The man can literally do nothing different on date 1 than he does on date 150, not a single change, and a woman is less likely to have sex with him on that 150th date. You attribute that to emotional state, I attribute it to which Kardashian broke up with which NBA player that day.

Or we could be more rational about it and say that over time, people naturally become less sexually attracted to each other. It requires more work to stay fresh and as sexually active as previous. Of course women will always attribute this to "the man just doesn't stimulate me anymore" or whatever her hamster decides places less blame on herself. It's just the natural order of things.
The ONLY emotions a man or a woman needs to deal with, and be responsible for, are their own. If you really think you are responsible for any one else's emotions, emotional fluctuation, you need group therapy for your co dependent tendencies.

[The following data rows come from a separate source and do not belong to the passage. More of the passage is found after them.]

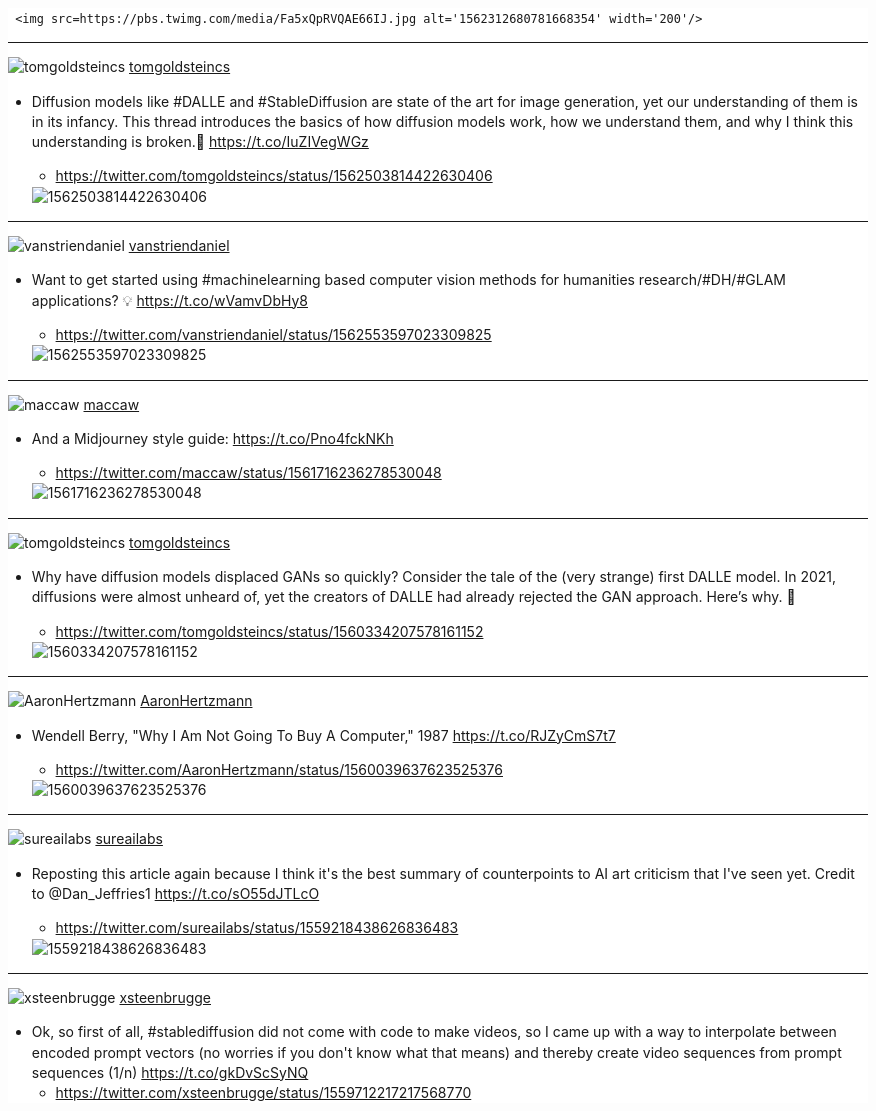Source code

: 	 <img src=https://pbs.twimg.com/media/Fa5xQpRVQAE66IJ.jpg alt='1562312680781668354' width='200'/>
 ---
<img src=https://pbs.twimg.com/profile_images/1194743821369626625/UATmG8qo_normal.jpg alt='tomgoldsteincs' width='50'/> <a href='https://twitter.com/tomgoldsteincs'> tomgoldsteincs</a>
- Diffusion models like #DALLE and #StableDiffusion are state of the art for image generation, yet our understanding of them is in its infancy. This thread introduces the basics of how diffusion models work, how we understand them, and why I think this understanding is broken.🧵 https://t.co/IuZIVegWGz
	 - https://twitter.com/tomgoldsteincs/status/1562503814422630406
 
	 <img src=https://pbs.twimg.com/media/Fa5mN9VWIAApbKN.png alt='1562503814422630406' width='200'/>
 ---
<img src=https://pbs.twimg.com/profile_images/1274680904217251840/N_svCCtg_normal.jpg alt='vanstriendaniel' width='50'/> <a href='https://twitter.com/vanstriendaniel'> vanstriendaniel</a>
- Want to get started using #machinelearning based computer vision methods for humanities research/#DH/#GLAM applications? 💡 https://t.co/wVamvDbHy8
	 - https://twitter.com/vanstriendaniel/status/1562553597023309825
 
	 <img src=https://pbs.twimg.com/media/Fa9ONuIVEAAbXAp.jpg alt='1562553597023309825' width='200'/>
 ---
<img src=https://pbs.twimg.com/profile_images/1585498756493053954/D2BZg4T4_normal.jpg alt='maccaw' width='50'/> <a href='https://twitter.com/maccaw'> maccaw</a>
- And a Midjourney style guide: https://t.co/Pno4fckNKh
	 - https://twitter.com/maccaw/status/1561716236278530048
 
	 <img src=https://pbs.twimg.com/media/FaxUegVX0AM830u.jpg alt='1561716236278530048' width='200'/>
 ---
<img src=https://movingpixel.net/twitter/dchavezheras/tweets_media/user.png alt='tomgoldsteincs' width='50'/> <a href='https://twitter.com/tomgoldsteincs'> tomgoldsteincs</a>
- Why have diffusion models displaced GANs so quickly?  Consider the tale of the (very strange) first DALLE model.  In 2021, diffusions were almost unheard of, yet the creators of DALLE had already rejected the GAN approach. Here’s why. 🧵
	 - https://twitter.com/tomgoldsteincs/status/1560334207578161152
 
	 <img src=https://movingpixel.net/twitter/dchavezheras/tweets_media/no_media.png alt='1560334207578161152' width='200'/>
 ---
<img src=https://pbs.twimg.com/profile_images/1329550581782900736/n0Aq1vO3_normal.jpg alt='AaronHertzmann' width='50'/> <a href='https://twitter.com/AaronHertzmann'> AaronHertzmann</a>
- Wendell Berry, "Why I Am Not Going To Buy A Computer," 1987 https://t.co/RJZyCmS7t7
	 - https://twitter.com/AaronHertzmann/status/1560039637623525376
 
	 <img src=https://pbs.twimg.com/media/FaZfGecUIAIaVSz.png alt='1560039637623525376' width='200'/>
 ---
<img src=https://movingpixel.net/twitter/dchavezheras/tweets_media/user.png alt='sureailabs' width='50'/> <a href='https://twitter.com/sureailabs'> sureailabs</a>
- Reposting this article again because I think it's the best summary of counterpoints to AI art criticism that I've seen yet. Credit to @Dan_Jeffries1   https://t.co/sO55dJTLcO
	 - https://twitter.com/sureailabs/status/1559218438626836483
 
	 <img src=https://movingpixel.net/twitter/dchavezheras/tweets_media/no_media.png alt='1559218438626836483' width='200'/>
 ---
<img src=https://movingpixel.net/twitter/dchavezheras/tweets_media/user.png alt='xsteenbrugge' width='50'/> <a href='https://twitter.com/xsteenbrugge'> xsteenbrugge</a>
- Ok, so first of all, #stablediffusion did not come with code to make videos, so I came up with a way to interpolate between encoded prompt vectors (no worries if you don't know what that means) and thereby create video sequences from prompt sequences (1/n) https://t.co/gkDvScSyNQ
	 - https://twitter.com/xsteenbrugge/status/1559712217217568770
 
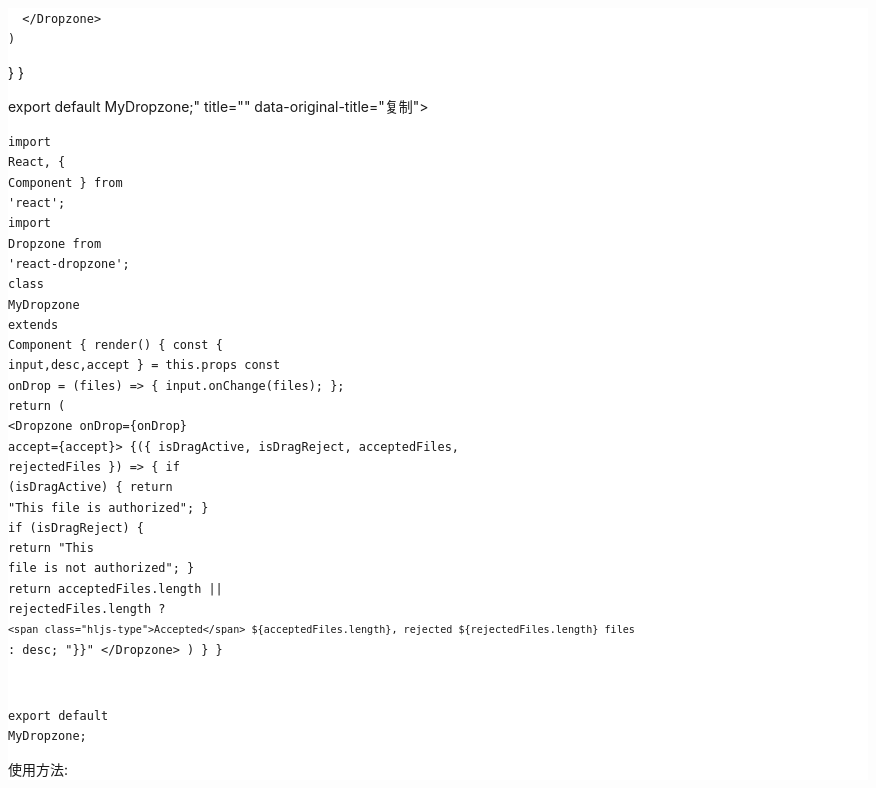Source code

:       </Dropzone>
    )
  }
}

export default MyDropzone;" title="" data-original-title="复制"></span>
      <span type="button" class="saveToNote code-tool" data-toggle="tooltip" data-placement="top" title="" data-original-title="放进笔记"></span>
      </div>
      </div><pre class="hljs scala"><code class="jsx"><span class="hljs-keyword">import</span> <span class="hljs-type">React</span>, { <span class="hljs-type">Component</span> } from <span class="hljs-symbol">'reac</span>t';
<span class="hljs-keyword">import</span> <span class="hljs-type">Dropzone</span> from <span class="hljs-symbol">'react</span>-dropzone';
<span class="hljs-class"><span class="hljs-keyword">class</span> <span class="hljs-title">MyDropzone</span> <span class="hljs-keyword">extends</span> <span class="hljs-title">Component</span> </span>{
  render() {
    const { input,desc,accept } = <span class="hljs-keyword">this</span>.props
    const onDrop = (files) =&gt; {
        input.onChange(files);
    };
    <span class="hljs-keyword">return</span> (
      &lt;<span class="hljs-type">Dropzone</span> onDrop={onDrop} accept={accept}&gt;
        {({ isDragActive, isDragReject, acceptedFiles, rejectedFiles }) =&gt; {
           <span class="hljs-keyword">if</span> (isDragActive) {
             <span class="hljs-keyword">return</span> <span class="hljs-string">"This file is authorized"</span>;
          }
           <span class="hljs-keyword">if</span> (isDragReject) {
             <span class="hljs-keyword">return</span> <span class="hljs-string">"This file is not authorized"</span>;
          }
           <span class="hljs-keyword">return</span> acceptedFiles.length || rejectedFiles.length
             ? `<span class="hljs-type">Accepted</span> ${acceptedFiles.length}, rejected ${rejectedFiles.length} files`
            : desc;
        "}}"
      &lt;/<span class="hljs-type">Dropzone</span>&gt;
    )
  }
}

export <span class="hljs-keyword">default</span> <span class="hljs-type">MyDropzone</span>;</code></pre>
<p>使用方法:</p>
<div class="widget-codetool" style="display:none;">
      <div class="widget-codetool--inner">
      <span class="selectCode code-tool" data-toggle="tooltip" data-placement="top" title="" data-original-title="全选"></span>
      <span type="button" class="copyCode code-tool" data-toggle="tooltip" data-placement="top" data-clipboard-text="  <div className=&quot;form-group&quot;>
    <div className=&quot;input-group&quot;>
      <label>Dropzone</label>
      <Field component={MyDropzone}
             name=&quot;inputfile2&quot;
             desc=&quot;My Dropzone&quot;
             accept=&quot;image/png,image/jpeg&quot;></Field>
    </div>
  </div>" title="" data-original-title="复制"></span>
      <span type="button" class="saveToNote code-tool" data-toggle="tooltip" data-placement="top" title="" data-original-title="放进笔记"></span>
      </div>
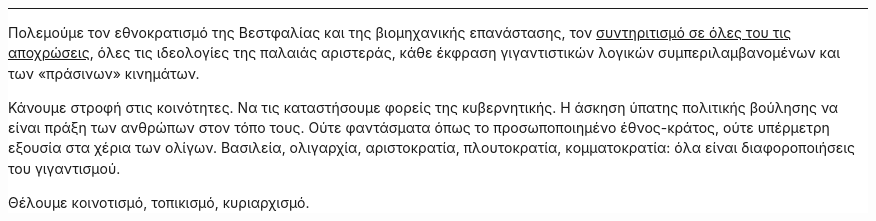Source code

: * * *

Πολεμούμε τον εθνοκρατισμό της Βεστφαλίας και της βιομηχανικής
επανάστασης, τον [συντηριτισμό σε όλες του τις
αποχρώσεις](https://protesilaos.com/greek/2019-04-23-new-right-far-right/),
όλες τις ιδεολογίες της παλαιάς αριστεράς, κάθε έκφραση γιγαντιστικών
λογικών συμπεριλαμβανομένων και των «πράσινων» κινημάτων.

Κάνουμε στροφή στις κοινότητες.  Να τις καταστήσουμε φορείς της
κυβερνητικής.  Η άσκηση ύπατης πολιτικής βούλησης να είναι πράξη των
ανθρώπων στον τόπο τους.  Ούτε φαντάσματα όπως το προσωποποιημένο
έθνος-κράτος, ούτε υπέρμετρη εξουσία στα χέρια των ολίγων.  Βασιλεία,
ολιγαρχία, αριστοκρατία, πλουτοκρατία, κομματοκρατία: όλα είναι
διαφοροποιήσεις του γιγαντισμού.

Θέλουμε κοινοτισμό, τοπικισμό, κυριαρχισμό.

That said, if ur being a **** to the lady you are dating, she's gonna catch some emotions and feels from that action, and she will (most likely) react to those emotions and feels. Proceed any way you like with that piece of info, and define the phrase 'being a ****' however you want.

As usual, if you find yourself stuck in the same pattern, over and over, when it comes to relationships, you need to ask yourself what the common denominator is.